Flying down the hill. We had no real way to steer. I think I was 5 or 6. God knows, how we didn't crash. Or die! But it was so much fun! We spent hours, dragging that hood up the hill, and flying down. The dog only went down once with us. He probably thought we were nuts!

We did this for hours. And for hours, we had the best time! As we'd fly down the hill, Popcorn would chase us. It probably took us, 20+ minutes to get up the hill. And about 20 seconds to get down. Every single time, we'd crash on the turn. And we'd laugh so dang hard!

Sitting here, I'm crying. And laughing. Thinking how much fun we had. All the special memories we made that day. That it didn't matter that we were snowed in. And didn't have a sled. Nanie found a way, to make it fun.

When we were done, we drug the hood back to the yard. And I saw that look from Tatie. Accompanied with "Vieja!" I still don't know, how they got that hood back on the truck. But Nanie...Thank You. That could easily be, the BEST DAY of my life!


It's so hard, to know that she will no longer be here. On Earth with us. To spit on us. It was her way to bless us. Or to give us her knowledge and wisdom. Who am I going to call, when I need to know how to cure something?

And the way she talked. My Mom and I were talking a little bit ago. About the silly things Nanie would say. Like telling us, she needed some aggrevated yarn. Instead of variegated. How she always let me know, that she had dermentia...instead of dementia. 

Even in the sunset of her life, there were lessons to be learned. Like when I took her, her blanket. She asked for me to crochet her a Steelers blanket. Not too big. To cover her up. When I took it to her..."Desi how much do I owe you? Make me a receipt. And I'll send you a check." I told her she didn't owe me anything. "Since when did Walmart start giving away yarn? And when did your time not matter?" I know Nanie...but it's my gift for you. She was still mad, that I wouldn't let her pay me.


I'm going to miss this lady. More than I can say. The silliness that would come out of that mouth. How she asked me, if it would be OK, to find me a new Grandpa. Who am I going to buy light up necklaces for. And crosses. Every single time I took her one, she needed another!

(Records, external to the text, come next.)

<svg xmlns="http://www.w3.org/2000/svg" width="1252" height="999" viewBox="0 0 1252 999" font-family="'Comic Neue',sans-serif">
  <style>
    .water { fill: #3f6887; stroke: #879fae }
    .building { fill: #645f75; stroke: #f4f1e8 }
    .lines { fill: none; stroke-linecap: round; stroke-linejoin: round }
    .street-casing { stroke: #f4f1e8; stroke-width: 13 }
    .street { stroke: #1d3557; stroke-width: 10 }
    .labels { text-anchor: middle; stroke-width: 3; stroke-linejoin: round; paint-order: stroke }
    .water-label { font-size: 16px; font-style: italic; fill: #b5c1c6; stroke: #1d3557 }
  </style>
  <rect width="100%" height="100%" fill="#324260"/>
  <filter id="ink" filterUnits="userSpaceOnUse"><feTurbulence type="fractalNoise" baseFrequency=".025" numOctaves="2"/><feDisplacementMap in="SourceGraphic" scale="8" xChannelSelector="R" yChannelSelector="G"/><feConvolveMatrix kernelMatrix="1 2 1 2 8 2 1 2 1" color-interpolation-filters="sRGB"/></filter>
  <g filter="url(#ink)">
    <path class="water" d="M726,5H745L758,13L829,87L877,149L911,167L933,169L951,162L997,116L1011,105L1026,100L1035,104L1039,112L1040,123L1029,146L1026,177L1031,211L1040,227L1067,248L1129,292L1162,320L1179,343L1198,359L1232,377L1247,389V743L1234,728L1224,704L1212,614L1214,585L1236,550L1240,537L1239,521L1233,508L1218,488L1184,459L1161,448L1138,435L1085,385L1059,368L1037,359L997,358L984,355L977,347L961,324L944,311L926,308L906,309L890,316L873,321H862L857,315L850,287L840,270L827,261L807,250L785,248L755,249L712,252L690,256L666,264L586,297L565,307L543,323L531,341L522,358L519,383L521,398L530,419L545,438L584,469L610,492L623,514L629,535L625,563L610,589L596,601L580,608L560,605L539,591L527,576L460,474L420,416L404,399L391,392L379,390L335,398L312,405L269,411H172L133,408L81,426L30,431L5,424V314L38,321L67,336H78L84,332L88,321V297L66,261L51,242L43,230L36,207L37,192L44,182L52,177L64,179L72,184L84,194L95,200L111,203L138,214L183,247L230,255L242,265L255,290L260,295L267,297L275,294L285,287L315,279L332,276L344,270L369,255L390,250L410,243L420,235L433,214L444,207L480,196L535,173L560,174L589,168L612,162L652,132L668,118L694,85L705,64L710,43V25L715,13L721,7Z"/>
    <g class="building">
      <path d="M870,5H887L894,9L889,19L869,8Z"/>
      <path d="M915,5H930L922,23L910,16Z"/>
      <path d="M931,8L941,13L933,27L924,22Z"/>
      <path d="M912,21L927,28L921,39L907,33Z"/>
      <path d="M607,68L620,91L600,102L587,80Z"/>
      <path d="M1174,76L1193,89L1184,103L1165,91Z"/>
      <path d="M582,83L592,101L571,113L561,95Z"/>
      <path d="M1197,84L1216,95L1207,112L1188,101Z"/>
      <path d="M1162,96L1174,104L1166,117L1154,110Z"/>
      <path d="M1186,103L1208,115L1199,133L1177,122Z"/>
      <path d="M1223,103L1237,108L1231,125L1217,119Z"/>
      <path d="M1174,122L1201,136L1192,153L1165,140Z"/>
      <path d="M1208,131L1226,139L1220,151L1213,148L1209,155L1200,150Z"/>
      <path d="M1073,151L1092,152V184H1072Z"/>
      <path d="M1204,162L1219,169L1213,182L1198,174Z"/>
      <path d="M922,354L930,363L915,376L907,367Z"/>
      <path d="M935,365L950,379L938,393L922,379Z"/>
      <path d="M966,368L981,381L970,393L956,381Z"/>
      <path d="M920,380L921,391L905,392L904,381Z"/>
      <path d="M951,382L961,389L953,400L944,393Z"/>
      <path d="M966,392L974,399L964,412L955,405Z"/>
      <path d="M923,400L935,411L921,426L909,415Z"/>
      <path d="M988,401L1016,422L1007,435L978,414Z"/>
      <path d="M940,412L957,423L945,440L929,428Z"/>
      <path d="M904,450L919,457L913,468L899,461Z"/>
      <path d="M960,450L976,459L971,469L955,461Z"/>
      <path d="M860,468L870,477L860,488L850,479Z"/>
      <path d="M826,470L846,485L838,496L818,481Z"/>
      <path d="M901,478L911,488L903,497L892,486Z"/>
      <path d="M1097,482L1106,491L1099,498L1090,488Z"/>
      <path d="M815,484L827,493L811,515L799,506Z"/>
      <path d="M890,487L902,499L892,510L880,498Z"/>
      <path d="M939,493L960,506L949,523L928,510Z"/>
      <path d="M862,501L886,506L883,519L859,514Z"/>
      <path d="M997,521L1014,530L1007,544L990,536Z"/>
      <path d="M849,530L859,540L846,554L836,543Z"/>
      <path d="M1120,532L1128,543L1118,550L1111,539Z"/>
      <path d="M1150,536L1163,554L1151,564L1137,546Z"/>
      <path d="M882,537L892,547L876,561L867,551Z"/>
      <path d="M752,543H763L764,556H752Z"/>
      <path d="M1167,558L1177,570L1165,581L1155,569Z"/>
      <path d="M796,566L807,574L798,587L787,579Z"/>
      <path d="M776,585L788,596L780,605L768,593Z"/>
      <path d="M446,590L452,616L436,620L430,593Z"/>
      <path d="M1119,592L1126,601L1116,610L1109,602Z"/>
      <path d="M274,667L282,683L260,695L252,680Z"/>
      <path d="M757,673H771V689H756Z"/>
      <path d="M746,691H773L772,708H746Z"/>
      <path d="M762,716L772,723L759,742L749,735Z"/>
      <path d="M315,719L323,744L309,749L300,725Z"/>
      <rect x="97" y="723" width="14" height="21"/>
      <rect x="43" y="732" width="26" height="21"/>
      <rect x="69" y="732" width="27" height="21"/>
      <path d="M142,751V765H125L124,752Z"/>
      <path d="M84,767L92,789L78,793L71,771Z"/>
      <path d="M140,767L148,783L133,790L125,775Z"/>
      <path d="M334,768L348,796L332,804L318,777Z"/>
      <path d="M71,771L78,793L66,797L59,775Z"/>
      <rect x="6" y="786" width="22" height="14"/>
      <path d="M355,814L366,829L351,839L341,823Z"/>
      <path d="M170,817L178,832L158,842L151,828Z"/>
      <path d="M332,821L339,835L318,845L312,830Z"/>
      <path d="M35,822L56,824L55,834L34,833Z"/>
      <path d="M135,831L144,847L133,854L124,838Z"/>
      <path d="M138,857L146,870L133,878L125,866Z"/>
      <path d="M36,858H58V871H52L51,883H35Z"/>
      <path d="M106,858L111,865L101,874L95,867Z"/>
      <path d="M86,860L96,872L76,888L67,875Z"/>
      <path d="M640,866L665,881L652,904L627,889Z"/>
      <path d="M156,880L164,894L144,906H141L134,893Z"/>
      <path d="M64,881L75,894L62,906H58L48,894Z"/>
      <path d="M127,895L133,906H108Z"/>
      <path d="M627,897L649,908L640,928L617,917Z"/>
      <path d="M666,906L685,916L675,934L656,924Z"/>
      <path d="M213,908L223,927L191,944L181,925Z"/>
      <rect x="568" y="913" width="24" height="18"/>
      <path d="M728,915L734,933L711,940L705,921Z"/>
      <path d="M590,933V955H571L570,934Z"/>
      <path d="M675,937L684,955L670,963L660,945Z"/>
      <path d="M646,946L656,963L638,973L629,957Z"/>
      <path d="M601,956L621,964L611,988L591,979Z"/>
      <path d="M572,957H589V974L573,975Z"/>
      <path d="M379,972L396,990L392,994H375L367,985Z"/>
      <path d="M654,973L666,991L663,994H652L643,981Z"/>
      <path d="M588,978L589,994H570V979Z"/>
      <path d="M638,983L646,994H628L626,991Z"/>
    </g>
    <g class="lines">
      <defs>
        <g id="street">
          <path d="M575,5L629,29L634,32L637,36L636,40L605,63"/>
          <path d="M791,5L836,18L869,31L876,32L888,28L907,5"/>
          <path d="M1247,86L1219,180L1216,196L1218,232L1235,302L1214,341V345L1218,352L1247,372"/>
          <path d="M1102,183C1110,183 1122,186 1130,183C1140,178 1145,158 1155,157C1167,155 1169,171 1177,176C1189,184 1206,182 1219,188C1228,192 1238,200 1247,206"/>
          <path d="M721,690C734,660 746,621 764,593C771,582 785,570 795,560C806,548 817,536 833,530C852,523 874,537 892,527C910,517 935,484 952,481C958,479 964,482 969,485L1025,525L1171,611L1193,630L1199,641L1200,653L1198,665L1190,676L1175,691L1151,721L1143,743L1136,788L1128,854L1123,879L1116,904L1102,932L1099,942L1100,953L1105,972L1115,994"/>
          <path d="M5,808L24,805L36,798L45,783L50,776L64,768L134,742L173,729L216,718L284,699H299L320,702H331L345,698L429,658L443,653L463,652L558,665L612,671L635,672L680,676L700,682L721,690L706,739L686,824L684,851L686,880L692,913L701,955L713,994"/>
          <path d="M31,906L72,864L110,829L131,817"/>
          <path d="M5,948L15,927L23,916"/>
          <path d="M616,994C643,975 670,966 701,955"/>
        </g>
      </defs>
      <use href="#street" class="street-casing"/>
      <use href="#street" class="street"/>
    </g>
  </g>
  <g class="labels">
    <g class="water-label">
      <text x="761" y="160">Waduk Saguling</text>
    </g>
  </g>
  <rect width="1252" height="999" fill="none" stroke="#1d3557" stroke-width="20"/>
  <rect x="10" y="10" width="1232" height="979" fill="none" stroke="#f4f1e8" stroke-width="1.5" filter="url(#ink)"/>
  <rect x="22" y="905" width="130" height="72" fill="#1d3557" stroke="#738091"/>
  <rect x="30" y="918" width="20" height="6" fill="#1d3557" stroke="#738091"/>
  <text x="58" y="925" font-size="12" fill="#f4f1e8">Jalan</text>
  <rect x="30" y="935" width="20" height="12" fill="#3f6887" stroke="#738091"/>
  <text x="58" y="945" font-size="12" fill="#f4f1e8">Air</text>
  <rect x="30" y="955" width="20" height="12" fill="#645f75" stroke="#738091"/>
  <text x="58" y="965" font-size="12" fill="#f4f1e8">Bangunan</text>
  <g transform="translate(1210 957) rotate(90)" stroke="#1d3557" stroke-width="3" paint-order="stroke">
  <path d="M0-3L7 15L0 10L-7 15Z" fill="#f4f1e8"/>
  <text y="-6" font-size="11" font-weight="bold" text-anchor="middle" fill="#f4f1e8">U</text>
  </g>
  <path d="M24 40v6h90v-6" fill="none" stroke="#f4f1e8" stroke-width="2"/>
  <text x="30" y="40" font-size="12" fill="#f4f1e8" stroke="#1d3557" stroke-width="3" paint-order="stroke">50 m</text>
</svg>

I'm going to miss, how she'd spit on me. To bless me. Or ask me about my boots. I'm definitely going to miss, how she'd use her lipstick as blush. And would ask me, to buy her 5 tubes. Because only I knew, her favorite shade of red.

Most of all, I'm going to miss her hugs. And her kisses. And those reassuring pats. When she'd steal my dog, to tell everyone that she was hers. And how she was never too afraid to let me know, I'd gained too many pounds. 

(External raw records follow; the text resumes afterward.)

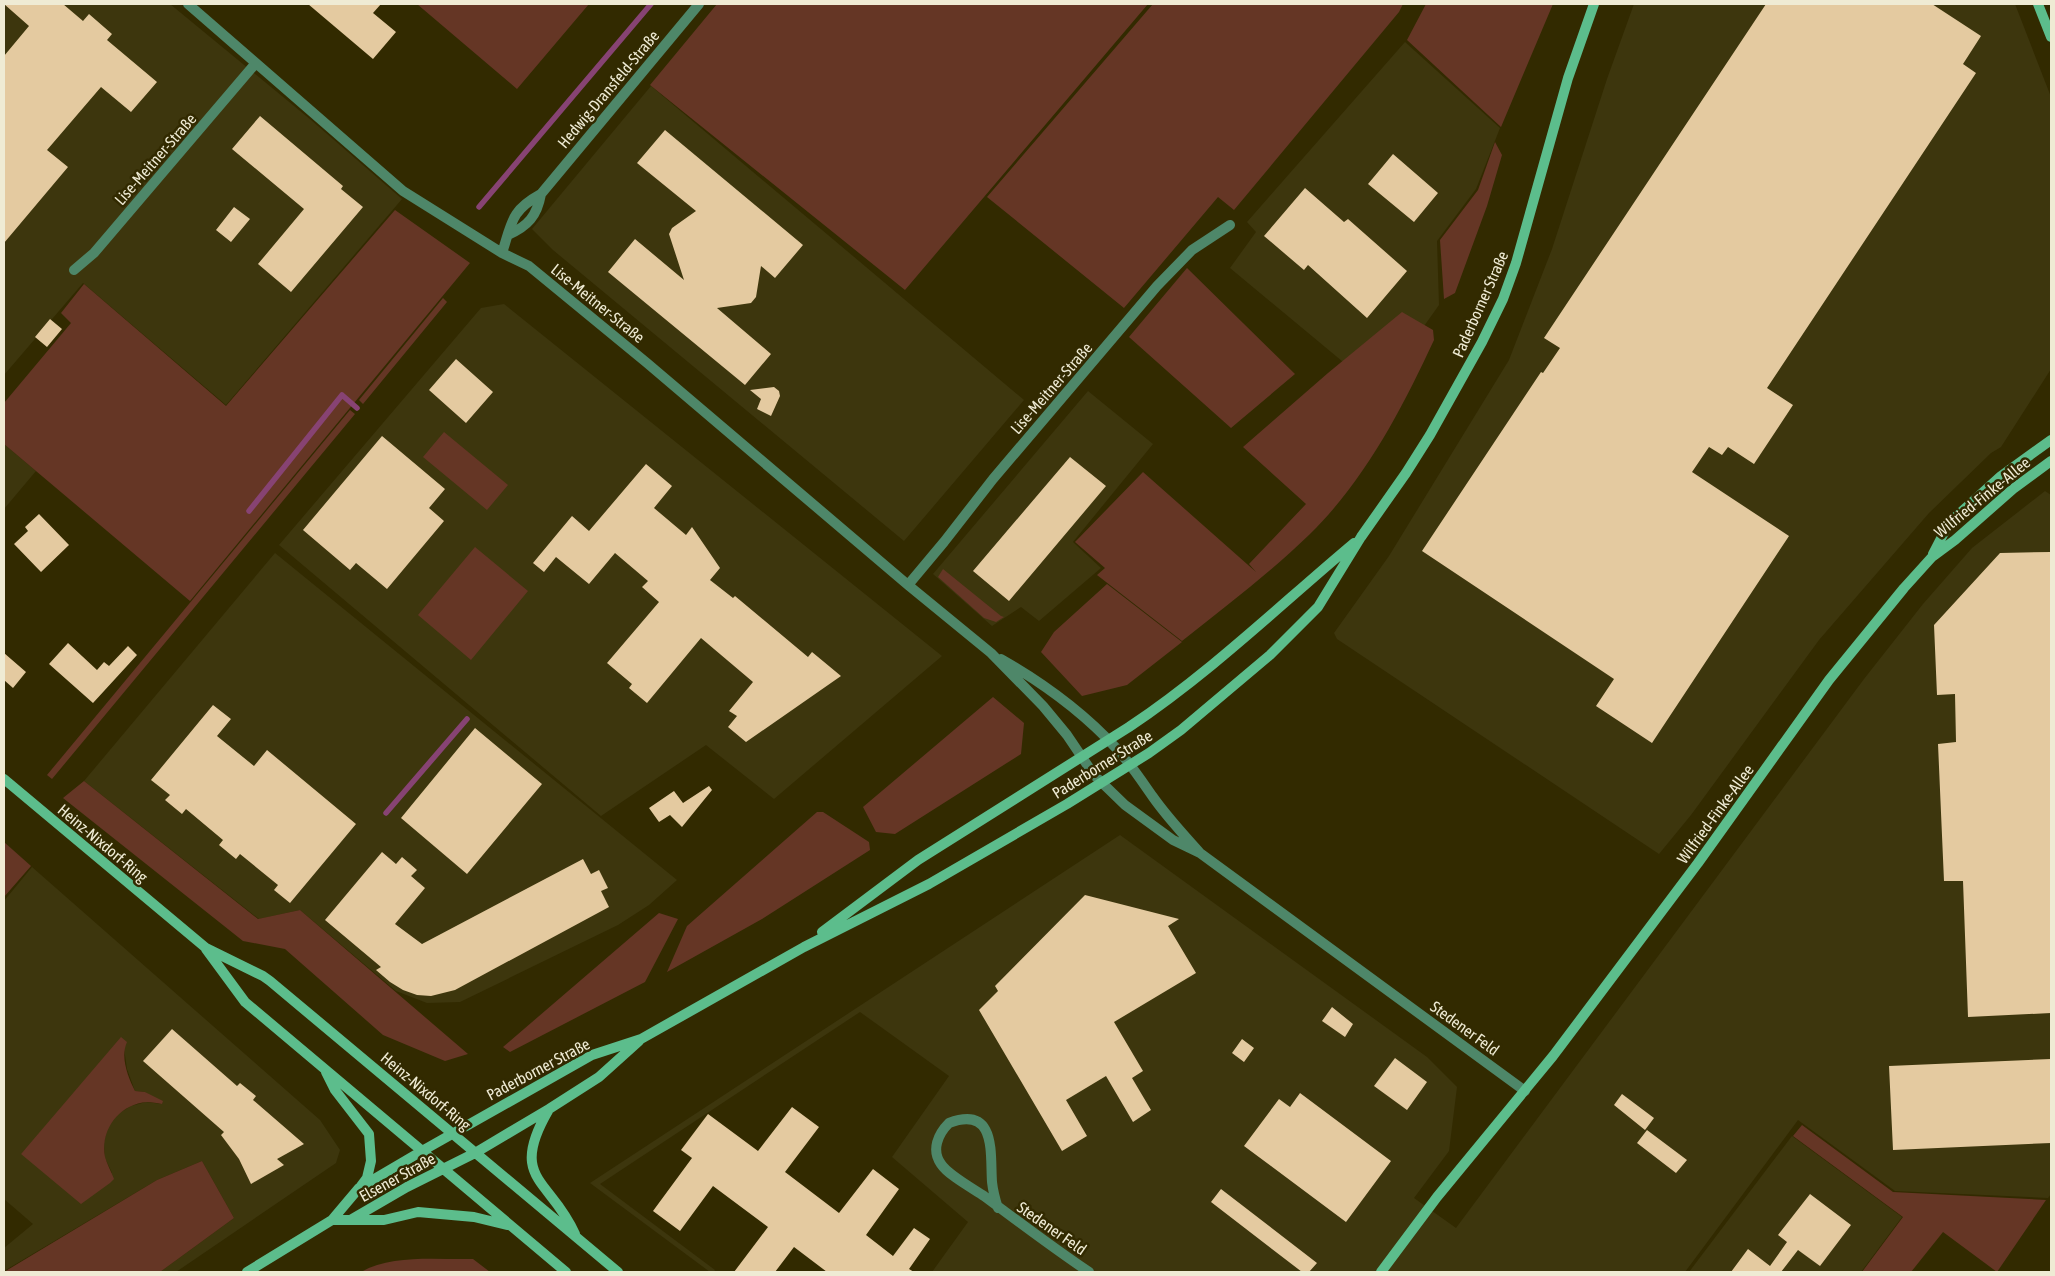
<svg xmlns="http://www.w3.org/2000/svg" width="2055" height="1276" font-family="'Asap Condensed',sans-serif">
<rect width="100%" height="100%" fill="#322a00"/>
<path fill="#3d360d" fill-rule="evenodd" d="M4 4H170L311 120 402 199 226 405 83 283 4 375Z
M1634 4H2015L2051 97V369L2001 447 1991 453 1929 513 1819 640 1691 815 1659 854 1337 639 1334 633 1389 556 1509 360 1552 249 1607 79Z
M1405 42 1500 128 1476 189 1437 241 1439 305 1378 391 1230 268 1256 232 1247 222Z
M651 86 1024 400 904 541 553 250 532 229Z
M504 304 942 656 774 799 706 745 601 816 279 545 481 308Z
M1088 391 1153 444 1073 542 1101 568 1039 621 1021 607 992 626 933 574Z
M4 444 36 471 4 509Z
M2045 491 2051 495V1194L2048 1198 1895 1191 1798 1120 1685 1272H932L968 1222 892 1157 949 1076 860 1012 600 1184 715 1270 714 1272H710L590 1183 1120 835 1427 1057 1457 1087 1449 1151 1414 1198 1456 1228 1864 679 1923 604 1972 548Z
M275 553 677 880 649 905 618 925 460 1002 427 1003 396 991 300 910 259 919 84 781Z
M32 867 320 1120 340 1150 336 1163 176 1272H160L234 1218 202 1161 157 1180 4 1271V1248L33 1224 4 1199V901ZM124 1048 127 1069 135 1091 145 1092 162 1104 146 1102 131 1106 118 1114 108 1127 104 1142 105 1158 112 1173 21 1154Z
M1792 1136 1902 1217 1861 1272H1689Z"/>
<path fill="#653625" d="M417 4H589L517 89Z
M717 4H1148L905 290 650 85Z
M1153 4H1403L1399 12 1234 210 1218 197 1124 308 987 197Z
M1426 4H1553L1501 127 1407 40Z
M1495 142 1502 155 1487 206 1455 293 1444 299 1440 240 1478 190Z
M395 210 470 263 190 601 4 444V403L71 323 61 313 84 284 226 406Z
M1187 268 1295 374 1231 428 1129 337Z
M443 298 447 302 363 404 359 400Z
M1402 312 1433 330 1434 340C1402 409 1365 480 1310 534 1270 573 1226 606 1182 641L1097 575 1105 568 1075 542 1143 472 1256 572 1249 564 1306 504 1243 447 1328 373Z
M350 410 355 414 52 779 47 775Z
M444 432 508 485 487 510 423 457Z
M475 547 528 591 471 660 418 615Z
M943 569 1001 616 1004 617 996 622 984 618 938 577Z
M1107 584 1182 642 1127 685 1082 696 1041 652 1054 632Z
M993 697 1024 723 1021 754 895 834 876 832 863 807Z
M84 781 258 919 300 910 468 1054 445 1061 383 1035 285 949 243 941 63 798Z
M817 812H823L869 842 870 850 762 919 667 972 687 926Z
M4 842 31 866 4 897Z
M659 913 678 919 645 982 510 1052 503 1047Z
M121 1037 127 1042C120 1057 128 1077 135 1091L145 1092 163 1101 162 1104C157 1103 152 1102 147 1102 119 1104 100 1130 105 1157 107 1164 111 1171 114 1179L110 1183 81 1204 21 1154Z
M1802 1125 1893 1192 2046 1200 1997 1272 1943 1232 1911 1272H1862L1903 1217 1793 1136Z
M202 1161 234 1218 160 1272H4L157 1180Z
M473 1259 490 1272H361C393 1254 437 1260 473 1259Z"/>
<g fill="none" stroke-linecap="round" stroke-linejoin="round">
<path stroke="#874373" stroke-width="5.5" d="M479 207 651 4
M249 511 342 395 357 408
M386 813 467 719"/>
</g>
<path fill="#e4caa0" d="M4 4H63L83 21 89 14 112 34 107 40 157 82 131 112 101 87 47 150 68 167 4 243V56L29 26Z
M308 4H381L373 13 396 32 373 59Z
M1766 4H1932L1981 36 1963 64 1976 73 1767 388 1793 405 1754 464 1728 447 1722 455 1709 447 1692 472 1789 536 1652 743 1596 706 1614 679 1422 551 1541 372 1543 373 1560 348 1544 338Z
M260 116 343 186 341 189 363 207 291 292 258 264 304 209 232 149Z
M665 130 803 245 775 278 761 266 756 297 751 303 717 308 771 354 745 385 608 272 635 239 684 280 669 234 672 228 696 211 637 163Z
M1393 154 1438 193 1414 222 1368 184Z
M1305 188 1344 222 1348 219 1407 271 1367 318 1308 265 1304 270 1264 236Z
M234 207 250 219 231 242 216 230Z
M50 319 62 329 47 347 35 337Z
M456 359 493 392 466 423 429 390Z
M774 387 779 391 780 396 771 416 757 409 761 399 750 390Z
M382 436 445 489 429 508 444 521 387 589 356 563 350 570 303 530Z
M1070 457 1106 486 1009 601 973 571Z
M646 464 672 486 654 508 686 535 692 527 720 568 710 580 733 598 735 596 808 657 812 652 841 676 746 742 728 727 737 716 729 711 753 682 701 638 647 703 629 688 632 684 607 663 659 602 642 587 648 581 615 553 589 584 556 557 544 572 533 563 572 516 589 531Z
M39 514 69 545 41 572 14 544 28 531 25 527Z
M2051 552V1013L1968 1017 1963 881H1944L1938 744 1956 742 1955 694 1937 695 1934 625 2000 553Z
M68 643 97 670 104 662 109 666 128 646 137 655 93 703 49 664Z
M4 653 26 672 13 688 4 680Z
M213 705 231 719 217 736 254 766 267 750 356 824 290 903 274 890 278 885 240 854 236 859 219 845 223 840 186 809 182 814 165 800 170 795 151 780Z
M475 728 542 784 467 874 401 818Z
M709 786 712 790 682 827 670 815 659 822 649 808 674 791 683 803Z
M382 852 396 864 402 857 417 870 411 876 425 888 395 924 422 944 583 859 591 874 599 870 608 888 601 891 609 907 455 990 431 996 417 995 403 990 390 982 376 970 381 967 325 920Z
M1085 895 1179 919 1168 926 1196 973 1114 1022 1143 1071 1132 1078 1151 1110 1133 1122 1106 1076 1066 1100 1087 1136 1062 1151 979 1010 998 991 995 986Z
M1332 1007 1353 1024 1345 1037 1322 1021Z
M172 1029 237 1086 240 1083 256 1096 253 1100 304 1144 277 1159 284 1165 251 1184 239 1159 221 1135 224 1132 143 1061Z
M1242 1039 1254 1048 1244 1062 1232 1053Z
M1395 1058 1427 1082 1407 1110 1374 1086Z
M2051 1059V1143L1893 1150 1889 1066Z
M1300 1093 1391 1161 1346 1222 1244 1146 1279 1099 1290 1107Z
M1622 1094 1654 1118 1645 1130 1614 1105Z
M792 1107 819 1127 785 1172 839 1213 873 1169 899 1189 866 1235 893 1256 914 1228 930 1239 909 1269 914 1272H827L794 1247 775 1272H734L768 1227 713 1186 680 1231 653 1211 692 1158 681 1150 708 1114 758 1151Z
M1647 1130 1687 1160 1676 1173 1637 1143Z
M1221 1189 1317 1263 1309 1272H1302L1211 1202Z
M1810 1194 1851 1225 1820 1266 1798 1250 1781 1272H1731L1748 1249 1770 1266 1787 1242 1778 1235Z"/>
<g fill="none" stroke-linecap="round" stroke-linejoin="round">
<path stroke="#4e8769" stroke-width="10" d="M188 4 403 191 502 253 529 266 647 363 908 585 991 653 1043 706 1067 735 1094 775 1125 805 1173 840 1200 853
M508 235C528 226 537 216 541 194
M502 253C512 223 510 211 541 194L699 4
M74 270 94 253 255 64
M908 585 944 542 993 479 1157 286 1192 250 1230 225
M1001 659C1043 683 1083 712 1116 748 1130 763 1141 780 1153 797 1167 817 1184 835 1200 853L1525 1091
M998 1208C995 1199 993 1191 992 1182 990 1154 997 1105 949 1123 938 1134 931 1150 941 1164 948 1175 972 1188 984 1196 1019 1222 1053 1248 1089 1272"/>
<path stroke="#5cbd8c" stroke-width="10" d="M2038 4 2051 37
M1933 554 1949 523 2001 476 2051 440
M4 779 206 948 263 976 270 981 618 1272
M822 932 918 860 1129 727C1210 673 1280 605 1354 543
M206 949 245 1002 566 1272
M326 1072 335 1090 369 1134 371 1161 367 1178 361 1186
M548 1111C508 1180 551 1179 575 1234
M352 1219 407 1187 475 1153 549 1109 599 1077 639 1041
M332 1220H384L418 1212 474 1217 507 1225
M247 1272 332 1220 359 1188 422 1151 592 1055 641 1039 804 947 929 884 1067 804 1149 753 1181 730 1270 655 1318 607 1361 537 1406 473 1430 435 1482 342 1503 299 1516 263 1568 78 1594 4
M1381 1272 1437 1197 1553 1056 1698 863 1829 680 1904 588 1932 557 1955 540 2013 489 2051 461"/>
</g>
<g text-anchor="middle" stroke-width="5" stroke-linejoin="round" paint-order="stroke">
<g font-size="16" fill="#efebd4" stroke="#322a00">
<text transform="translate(608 89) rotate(-50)" y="6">Hedwig-Dransfeld-Straße</text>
<text transform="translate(155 159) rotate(-49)" y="6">Lise-Meitner-Straße</text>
<text transform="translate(598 303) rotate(39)" y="6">Lise-Meitner-Straße</text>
<text transform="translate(1480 304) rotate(-66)" y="6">Paderborner Straße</text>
<text transform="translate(1051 388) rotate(-49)" y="6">Lise-Meitner-Straße</text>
<text transform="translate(1982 497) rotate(-39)" y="6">Wilfried-Finke-Allee</text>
<text transform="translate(1102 764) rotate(-32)" y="6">Paderborner Straße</text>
<text transform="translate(1715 814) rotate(-54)" y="6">Wilfried-Finke-Allee</text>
<text transform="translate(103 843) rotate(40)" y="6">Heinz-Nixdorf-Ring</text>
<text transform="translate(1465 1028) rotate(36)" y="6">Stedener Feld</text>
<text transform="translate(538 1069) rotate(-28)" y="6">Paderborner Straße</text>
<text transform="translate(426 1091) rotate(40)" y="6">Heinz-Nixdorf-Ring</text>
<text transform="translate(397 1177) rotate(-29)" y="6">Elsener Straße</text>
<text transform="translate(1052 1228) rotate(35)" y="6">Stedener Feld</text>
</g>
</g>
<rect width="2055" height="1276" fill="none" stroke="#efebd4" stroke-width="10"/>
</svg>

The memories in my heart, are many. And great. Many more, than I could post here. The love, knowledge, lessons, wisdom, and jokes...are here too. In the coming days, I know we will all struggle. And those are the things, I will hang onto.

There is nothing more magically, than a strong Matriarch. Someone that loves her family, keeps us in line, and pushes us to do better. She has raised up, a Gang of Strong Women. One that will keep on pushing forward. And we all, owe it to Nanie! I love you so much! Until we meet again! My Angel, My Nanie, My Hero!